Jack (1864-1924) and Gus (1873-1940) Mack, founders of Mack Trucks, Inc. started their company, the Mack Brothers Company, in 1900. The Mack brothers actually entered the vehicle manufacturing business seven years earlier, when they purchased the Fallesen & Berry carriage company, which included some experimentation with electric vehicles in the 1890s. The company produced its first successful motorized vehicle in 1900. The company adopted its present name, Mack Trucks, Inc., in 1922. The company's trademark is the Bulldog. Mack trucks earned this nickname in 1917, during World War I, when British soldiers dubbed the Mack AC model the Bulldog Mack. Its pugnacious, blunt-nosed hood, coupled with its incredible durability, reminded the soldiers of the tenacious qualities of their country's mascot. “When Jack and Gus Mack, founders of Mack Trucks, Inc., started the company in 1900, it’s unlikely they could have predicted the profound, lasting impact that their legacy and Mack Trucks represent today as the most well-known truck brand in the industry,” said Martin Weissburg, president of Mack Trucks. “All of us at Mack Trucks are incredibly proud of what Mack stands for – strength, durability, reliability – and for Jack and Gus Mack to be among the first inductees into the American Trucking and Industry Leader Hall of Fame.”

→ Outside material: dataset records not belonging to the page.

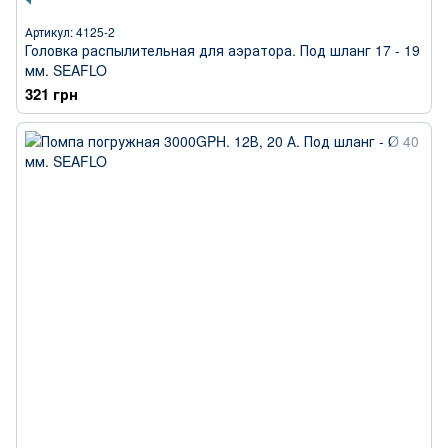
Артикул: 4125-2
Головка распылительная для аэратора. Под шланг 17 - 19
мм. SEAFLO
321 грн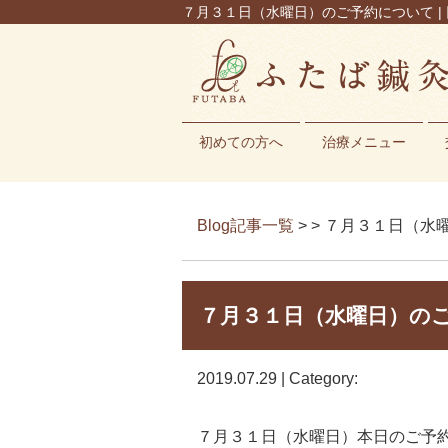
７月３１日（水曜日）のご予約について | 
初めての方へ
治療メニュー
Blog記事一覧
> > ７月３１日（
７月３１日（水曜日）の
2019.07.29 | Category:
７月３１日（水曜日）本日のご予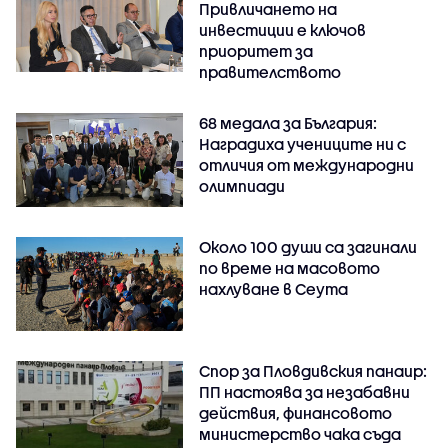
Привличането на
инвестиции е ключов
приоритет за
правителството
68 медала за България:
Наградиха учениците ни с
отличия от международни
олимпиади
Около 100 души са загинали
по време на масовото
нахлуване в Сеута
Спор за Пловдивския панаир:
ПП настоява за незабавни
действия, финансовото
министерство чака съда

Owner-Operator Independent Drivers Association President Todd Spencer said, “To really appreciate truckers and the role that trucking plays in all of our lives no matter what we do, it’s important to add some perspective on how things evolved through the years, the sacrifices made, and how things worked to keep our store shelves stocked. We can do it better if we understand where we came from. This (ATIL Hall of Fame ceremony) is a celebration of people working together to overcome all kinds of odds to make our country what it is today. This celebration of trucking honors our organization along with others who are very deserving.”

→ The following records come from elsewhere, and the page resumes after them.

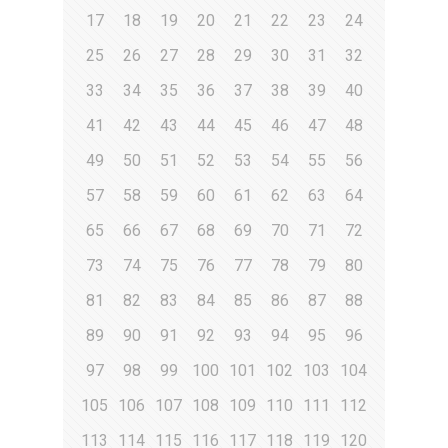
17
18
19
20
21
22
23
24
25
26
27
28
29
30
31
32
33
34
35
36
37
38
39
40
41
42
43
44
45
46
47
48
49
50
51
52
53
54
55
56
57
58
59
60
61
62
63
64
65
66
67
68
69
70
71
72
73
74
75
76
77
78
79
80
81
82
83
84
85
86
87
88
89
90
91
92
93
94
95
96
97
98
99
100
101
102
103
104
105
106
107
108
109
110
111
112
113
114
115
116
117
118
119
120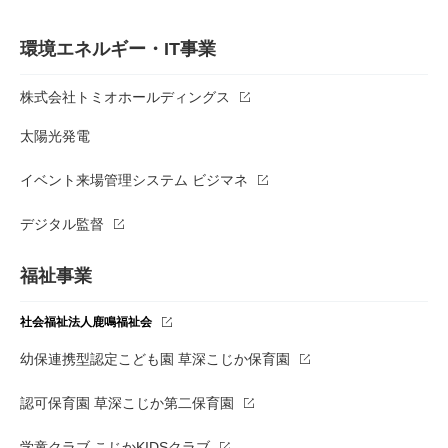
環境エネルギー・IT事業
株式会社トミオホールディングス
太陽光発電
イベント来場管理システム ビジマネ
デジタル監督
福祉事業
社会福祉法人鹿鳴福祉会
幼保連携型認定こども園 草深こじか保育園
認可保育園 草深こじか第二保育園
学童クラブ こじかKIDSクラブ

Dave Nemo, trucking radio icon, honored for being the friendly voice on trucking radio providing entertainment and news for truck drivers, comments, “Our (trucking radio) job was to keep truckers awake, alert, and alive. Our mandate is different now to bring as much viable and important information to drivers on the road to provide clarity in this sea of information.” On preserving trucking history, he shares, “You don’t know where you are going unless you know where you’ve been. History can be lost, and that is why the ATHS is so important. They are determined to keep that history alive. The ATIL Hall of Fame is as much about going into the future as it is looking at the past. It’s about the equipment, the trucks, it’s about the history, the iron – but it really boils down to the people. The people who make them. The people who drive them. The people who sell them. The people who service them. ATIL Hall of Fame is going to be all-inclusive of the trucking industry.” 

The American Trucking and Industry Leader Hall of Fame announced its first participating partner that will have a display. Congratulations to Walmart Transportation. Regional Transportation Manager Nate Lewis and Regional General Manager Mike Del Rosario attended and gave remarks during the ceremony. “It is a good fit for us, 50 years for ATHS and 50 years for Walmart. We are built on the success of our transportation associates and drivers. We support our drivers. Many of our drivers have exceptional accomplishments in the trucking industry. A lot of our drivers are members of ATHS. We want to support our drivers and the industry as a whole,” said Lewis.